Le “Directioners” si distinguono per la loro isteria nevrotica (rafforzativo!) connessa a frequenti crisi di pianto in presenza dei soggetti dell’ esperimento.
Nel corso del soggiorno nativo, ho appurato che la comunità condivide, quello che Freud (del quale ho in comune poco) ha individuato come Complesso di Edipo, che nella sua versione femminile, è noto come Complesso di Elettra.

L’odio reciproco e il risentimento nei confronti della ipotetica Madre (Natura, Shakti, Elettra, chiamatela come volete) è quello che, paradossalmente, unisce così potentemente questa comunità nell’amore totemico verso l’unica direzione (notare la parafrasi).

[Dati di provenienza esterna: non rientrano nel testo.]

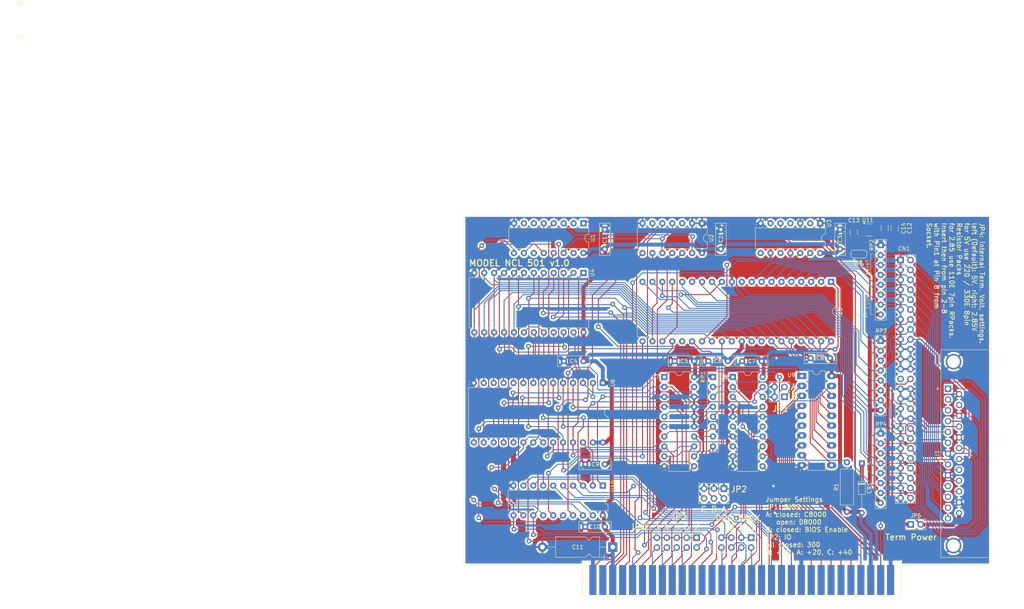
<source format=kicad_pcb>
(kicad_pcb (version 20221018) (generator pcbnew)

  (general
    (thickness 1.6)
  )

  (paper "A4")
  (layers
    (0 "F.Cu" signal)
    (31 "B.Cu" signal)
    (32 "B.Adhes" user "B.Adhesive")
    (33 "F.Adhes" user "F.Adhesive")
    (34 "B.Paste" user)
    (35 "F.Paste" user)
    (36 "B.SilkS" user "B.Silkscreen")
    (37 "F.SilkS" user "F.Silkscreen")
    (38 "B.Mask" user)
    (39 "F.Mask" user)
    (40 "Dwgs.User" user "User.Drawings")
    (41 "Cmts.User" user "User.Comments")
    (42 "Eco1.User" user "User.Eco1")
    (43 "Eco2.User" user "User.Eco2")
    (44 "Edge.Cuts" user)
    (45 "Margin" user)
    (46 "B.CrtYd" user "B.Courtyard")
    (47 "F.CrtYd" user "F.Courtyard")
    (48 "B.Fab" user)
    (49 "F.Fab" user)
    (50 "User.1" user)
    (51 "User.2" user)
    (52 "User.3" user)
    (53 "User.4" user)
    (54 "User.5" user)
    (55 "User.6" user)
    (56 "User.7" user)
    (57 "User.8" user)
    (58 "User.9" user)
  )

  (setup
    (pad_to_mask_clearance 0)
    (pcbplotparams
      (layerselection 0x0031030_ffffffff)
      (plot_on_all_layers_selection 0x0000000_00000000)
      (disableapertmacros false)
      (usegerberextensions false)
      (usegerberattributes true)
      (usegerberadvancedattributes true)
      (creategerberjobfile false)
      (dashed_line_dash_ratio 12.000000)
      (dashed_line_gap_ratio 3.000000)
      (svgprecision 4)
      (plotframeref false)
      (viasonmask false)
      (mode 1)
      (useauxorigin false)
      (hpglpennumber 1)
      (hpglpenspeed 20)
      (hpglpendiameter 15.000000)
      (dxfpolygonmode true)
      (dxfimperialunits true)
      (dxfusepcbnewfont true)
      (psnegative false)
      (psa4output false)
      (plotreference true)
      (plotvalue true)
      (plotinvisibletext false)
      (sketchpadsonfab false)
      (subtractmaskfromsilk false)
      (outputformat 1)
      (mirror false)
      (drillshape 0)
      (scaleselection 1)
      (outputdirectory "gbr")
    )
  )

  (net 0 "")
  (net 1 "+5V")
  (net 2 "GND")
  (net 3 "/SDP")
  (net 4 "unconnected-(CN1-Pin_25-Pad25)")
  (net 5 "+5P")
  (net 6 "/~{SATN}")
  (net 7 "/~{SBSY}")
  (net 8 "/~{SACK}")
  (net 9 "/~{SRST}")
  (net 10 "/~{SMSG}")
  (net 11 "/~{SSEL}")
  (net 12 "/~{SCD}")
  (net 13 "/~{SREQ}")
  (net 14 "/~{SIO}")
  (net 15 "/~{BIOSEN}")
  (net 16 "Net-(U8-R0)")
  (net 17 "/SD7")
  (net 18 "/SD6")
  (net 19 "/SD5")
  (net 20 "/SD4")
  (net 21 "/SD3")
  (net 22 "/SD2")
  (net 23 "/SD1")
  (net 24 "/SD0")
  (net 25 "/D0")
  (net 26 "/D1")
  (net 27 "/D2")
  (net 28 "/D3")
  (net 29 "/D4")
  (net 30 "/D5")
  (net 31 "/D6")
  (net 32 "/D7")
  (net 33 "unconnected-(U1-Q0-Pad2)")
  (net 34 "unconnected-(U1-~{Q1}-Pad6)")
  (net 35 "unconnected-(U1-Q1-Pad7)")
  (net 36 "unconnected-(U1-~{Q2}-Pad11)")
  (net 37 "unconnected-(U1-Q3-Pad15)")
  (net 38 "Net-(J4-Pin_1)")
  (net 39 "Net-(J4-Pin_5)")
  (net 40 "unconnected-(U2-Pad3)")
  (net 41 "Net-(CR1-K)")
  (net 42 "unconnected-(U3-Pad2)")
  (net 43 "Net-(U11-BP)")
  (net 44 "unconnected-(U3-Pad4)")
  (net 45 "unconnected-(U3-Pad8)")
  (net 46 "unconnected-(U3-Pad10)")
  (net 47 "Net-(JP4-B)")
  (net 48 "/~{SCSICS}")
  (net 49 "/DRQ")
  (net 50 "/IRQ")
  (net 51 "unconnected-(U5-READY-Pad25)")
  (net 52 "/~{SDACK}")
  (net 53 "/PA0")
  (net 54 "/PA1")
  (net 55 "/PA2")
  (net 56 "Net-(CN1-Pin_26)")
  (net 57 "/PD0")
  (net 58 "/PD1")
  (net 59 "/PD2")
  (net 60 "/PD3")
  (net 61 "/PD4")
  (net 62 "/PD5")
  (net 63 "/PD6")
  (net 64 "/PD7")
  (net 65 "/~{IOSEL}")
  (net 66 "/~{RAMWR}")
  (net 67 "/~{ROMCE}")
  (net 68 "/~{TC}")
  (net 69 "/~{PRESET}")
  (net 70 "/PA7")
  (net 71 "/PA6")
  (net 72 "/PA5")
  (net 73 "/PA4")
  (net 74 "/PA3")
  (net 75 "/PA10")
  (net 76 "/PA9")
  (net 77 "/PA8")
  (net 78 "/PA12")
  (net 79 "/PA11")
  (net 80 "Net-(JP3-Pin_1)")
  (net 81 "/U8_18")
  (net 82 "/DIR")
  (net 83 "/U7_9")
  (net 84 "/U7_7")
  (net 85 "/U7_14")
  (net 86 "/U7_5")
  (net 87 "/~{BIOSSEL}")
  (net 88 "/U1_CP")
  (net 89 "/~{SRESET}")
  (net 90 "/PRESET")
  (net 91 "/IRQ2")
  (net 92 "-5V")
  (net 93 "/PDRQ2")
  (net 94 "-12V")
  (net 95 "unconnected-(J2-UNUSED-Pad8)")
  (net 96 "+12V")
  (net 97 "/~{PMEMW}")
  (net 98 "/~{PMEMR}")
  (net 99 "/~{PIOW}")
  (net 100 "/~{PIOR}")
  (net 101 "/~{PDACK3}")
  (net 102 "/PDRQ3")
  (net 103 "/~{PDACK1}")
  (net 104 "/PDRQ1")
  (net 105 "/~{PDACK0}")
  (net 106 "/PCLK")
  (net 107 "/IRQ7")
  (net 108 "/IRQ6")
  (net 109 "/IRQ5")
  (net 110 "/IRQ4")
  (net 111 "/IRQ3")
  (net 112 "/~{PDACK2}")
  (net 113 "/TC")
  (net 114 "/PALE")
  (net 115 "/POSC")
  (net 116 "/~{IOCHCK}")
  (net 117 "/IOCHRDY")
  (net 118 "/PAEN")
  (net 119 "/PA19")
  (net 120 "/PA18")
  (net 121 "/PA17")
  (net 122 "/PA16")
  (net 123 "/PA15")
  (net 124 "/PA14")
  (net 125 "/PA13")
  (net 126 "/~{DATEN}")
  (net 127 "/~{DRQEN}")
  (net 128 "/~{IRQEN}")
  (net 129 "/~{RAMCE}")

  (footprint "Capacitor_THT:C_Disc_D8.0mm_W2.5mm_P5.00mm" (layer "F.Cu") (at 193.548 90.932 180))

  (footprint "my_own_conn:BUS_XT" (layer "F.Cu") (at 226.568 147))

  (footprint "Package_DIP:DIP-28_W15.24mm" (layer "F.Cu") (at 152.908 96.52 -90))

  (footprint "MountingHole:MountingHole_3.5mm" (layer "F.Cu") (at 3.775 12.325))

  (footprint "Connector_PinHeader_2.54mm:PinHeader_2x25_P2.54mm_Vertical" (layer "F.Cu") (at 229.108 65.024))

  (footprint "Resistor_THT:R_Array_SIP8" (layer "F.Cu") (at 181.102 94.996 -90))

  (footprint "Capacitor_THT:C_Disc_D8.0mm_W2.5mm_P5.00mm" (layer "F.Cu") (at 211.074 90.17 180))

  (footprint "Capacitor_THT:C_Disc_D8.0mm_W2.5mm_P5.00mm" (layer "F.Cu") (at 147.955 90.932 180))

  (footprint "Package_DIP:DIP-20_W7.62mm" (layer "F.Cu") (at 152.908 122.809 -90))

  (footprint "Capacitor_THT:C_Disc_D8.0mm_W2.5mm_P5.00mm" (layer "F.Cu") (at 183.134 62.23 90))

  (footprint "Resistor_THT:R_Array_SIP8" (layer "F.Cu") (at 224.028 61.214 -90))

  (footprint "Package_TO_SOT_SMD:SOT-23-5" (layer "F.Cu") (at 221.1125 57.338))

  (footprint "Package_DIP:DIP-20_W7.62mm" (layer "F.Cu") (at 186.182 94.996))

  (footprint "MountingHole:MountingHole_3.5mm" (layer "F.Cu") (at 3.775 3.775))

  (footprint "Package_DIP:DIP-14_W7.62mm" (layer "F.Cu") (at 208.534 55.626 -90))

  (footprint "Diode_THT:D_DO-34_SOD68_P12.70mm_Horizontal" (layer "F.Cu") (at 219.202 117.094 -90))

  (footprint "Resistor_THT:R_Array_SIP8" (layer "F.Cu") (at 224.028 85.725 -90))

  (footprint "Connector_PinHeader_2.54mm:PinHeader_2x03_P2.54mm_Vertical" (layer "F.Cu") (at 183.896 123.571 -90))

  (footprint "Capacitor_SMD:C_1206_3216Metric_Pad1.33x1.80mm_HandSolder" (layer "F.Cu") (at 227.584 56.896 -90))

  (footprint "Connector_PinHeader_2.54mm:PinHeader_2x04_P2.54mm_Vertical" (layer "F.Cu") (at 190.881 136.144 -90))

  (footprint "Package_DIP:DIP-16_W7.62mm" (layer "F.Cu") (at 147.955 55.626 -90))

  (footprint "Capacitor_THT:C_Disc_D8.0mm_W2.5mm_P5.00mm" (layer "F.Cu") (at 153.416 62.23 90))

  (footprint "Capacitor_THT:C_Disc_D8.0mm_W2.5mm_P5.00mm" (layer "F.Cu") (at 153.416 117.348 180))

  (footprint "Capacitor_THT:C_Disc_D8.0mm_W2.5mm_P5.00mm" (layer "F.Cu") (at 153.416 133.35 180))

  (footprint "Package_DIP:DIP-40_W15.24mm" (layer "F.Cu") (at 211.328 70.612 -90))

  (footprint "Package_DIP:DIP-14_W7.62mm" (layer "F.Cu") (at 178.308 55.626 -90))

  (footprint "Package_DIP:DIP-24_W15.24mm" (layer "F.Cu") (at 147.955 68.326 -90))

  (footprint "Capacitor_THT:CP_Axial_L11.0mm_D5.0mm_P18.00mm_Horizontal" (layer "F.Cu") (at 155.448 138.557 180))

  (footprint "Resistor_THT:R_Array_SIP8" (layer "F.Cu") (at 224.028 109.474 -90))

  (footprint "Connector_Dsub:DSUB-25_Female_Horizontal_P2.77x2.84mm_EdgePinOffset7.70mm_Housed_MountingHolesOffset9.12mm" (layer "F.Cu") (at 241.25 98 90))

  (footprint "Capacitor_THT:C_Disc_D8.0mm_W2.5mm_P5.00mm" (layer "F.Cu") (at 176.276 90.932 180))

  (footprint "Capacitor_SMD:C_1206_3216Metric_Pad1.33x1.80mm_HandSolder" (layer "F.Cu") (at 225.044 56.8575 -90))

  (footprint "Resistor_THT:R_Axial_DIN0309_L9.0mm_D3.2mm_P12.70mm_Horizontal" (layer "F.Cu")
    (tstamp c2db1c97-2210-4a38-a1c2-3eaeaf4c4fb8)
    (at 215.392 129.54 90)
    (descr "Resistor, Axial_DIN0309 series, Axial, Horizontal, pin pitch=12.7mm, 0.5W = 1/2W, length*diameter=9*3.2mm^2, http://cdn-reichelt.de/documents/datenblatt/B400/1_4W%23YAG.pdf")
    (tags "Resistor Axial_DIN0309 series Axial Horizontal pin pitch 12.7mm 0.5W = 1/2W length 9mm diameter 3.2mm")
    (property "Sheetfile" "NCL501.kicad_sch")
    (property "Sheetname" "")
    (property "ki_description" "Resistor, small symbol")
    (property "ki_keywords" "R resistor")
    (path "/89f64a22-5a8b-4362-a1b1-24a89ee60997")
    (attr through_hole)
    (fp_text reference "R1" (at 6.35 -2.72 90) (layer "F.SilkS")
        (effects (font (size 1 1) (thickness 0.15)))
      (tstamp 4d39f833-2063-4036-ac46-67df6275754c)
    )
    (fp_text value "4k7" (at 9.144 0.127 90) (layer "F.Fab")
        (effects (font (size 1 1) (thickness 0.15)))
      (tstamp 31520f25-853c-4862-acd4-7f9a0b25ee2b)
    )
    (fp_line (start 1.04 0) (end 1.73 0)
      (stroke (width 0.12) (type solid)) (layer "F.SilkS") (tstamp 6cc330a4-4796-4a35-bedd-a652b5591d1e))
    (fp_line (start 1.73 -1.72) (end 1.73 1.72)
      (stroke (width 0.12) (type solid)) (layer "F.SilkS") (tstamp 800e8f83-dd86-44fe-9af1-38cd0ab355d3))
    (fp_line (start 1.73 1.72) (end 10.97 1.72)
      (stroke (width 0.12) (type solid)) (layer "F.SilkS") (tstamp a18c3602-4abf-4812-a641-35bae9a23f1e))
    (fp_line (start 10.97 -1.72) (end 1.73 -1.72)
      (stroke (width 0.12) (type solid)) (layer "F.SilkS") (tstamp ec4f9475-8757-4a53-9918-d89ad0741e77))
    (fp_line (start 10.97 1.72) (end 10.97 -1.72)
      (stroke (width 0.12) (type solid)) (layer "F.SilkS") (tstamp cac0dff8-1e2b-4ec1-8463-04b5a3163f64))
    (fp_line (start 11.66 0) (end 10.97 0)
      (stroke (width 0.12) (type solid)) (layer "F.SilkS") (tstamp a5dd25e9-33c8-4151-83f9-3e4c96f42e93))
    (fp_line (start -1.05 -1.85) (end -1.05 1.85)
      (stroke (width 0.05) (type solid)) (layer "F.CrtYd") (tstamp ca507ccb-464f-4326-9eb5-d63a8bb41ecb))
    (fp_line (start -1.05 1.85) (end 13.75 1.85)
      (stroke (width 0.05) (type solid)) (layer "F.CrtYd") (tstamp baba7958-3453-4a60-9b11-7ab1a49178d4))
    (fp_line (start 13.75 -1.85) (end -1.05 -1.85)
      (stroke (width 0.05) (type solid)) (layer "F.CrtYd") (tstamp 7d550529-d085-454c-b6c0-24fb6c0bd029))
    (fp_line (start 13.75 1.85) (end 13.75 -1.85)
      (stroke (width 0.05) (type solid)) (layer "F.CrtYd") (tstamp db4d6e59-d7a7-4913-9ca4-78d0c9ecf0b8))
    (fp_line (start 0 0) (end 1.85 0)
      (stroke (width 0.1) (type sol
... [1311759 chars truncated]
</source>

Grazie alla mia breve ricerca sono giunta a conclusioni inaspettate, che da
sempre, permettono di suscitare nel lettore e nella medesima, reazioni e cambi di opinione inaspettati e repentini. Il codice “Directioners” ha attirato la mia attenzione, ho cercato approfonditamente ma in breve tempo di entrare a far parte della comunità, con risultati sorprendenti. Mi sono ritrovata a googlare in fretta e furia per raccogliere quanti più dati oggettivi sul fenomeno e nella fretta (o meno) sono capitata nella playlist ufficiale di Vevo che proponeva o propinava, per l’esattezza 48 video clip, targati “One Direction”, per completare al meglio la mia tesi ho, necessariamente, ascoltato quello che i soggetti avevano da dirmi e in conclusione, approvo questa comunità, approvo l’entusiasmo inconsapevole di Simon quando ha iniziato l’esperimento e approvo i cinque soggetti, che ad essere sinceri hanno proprio un bel faccino, ma non solo, sono orecchiabili, ma cosa più importante trasmettono gioia, speranza e voglia di vivere, che è la cosa di cui abbiamo bisogno.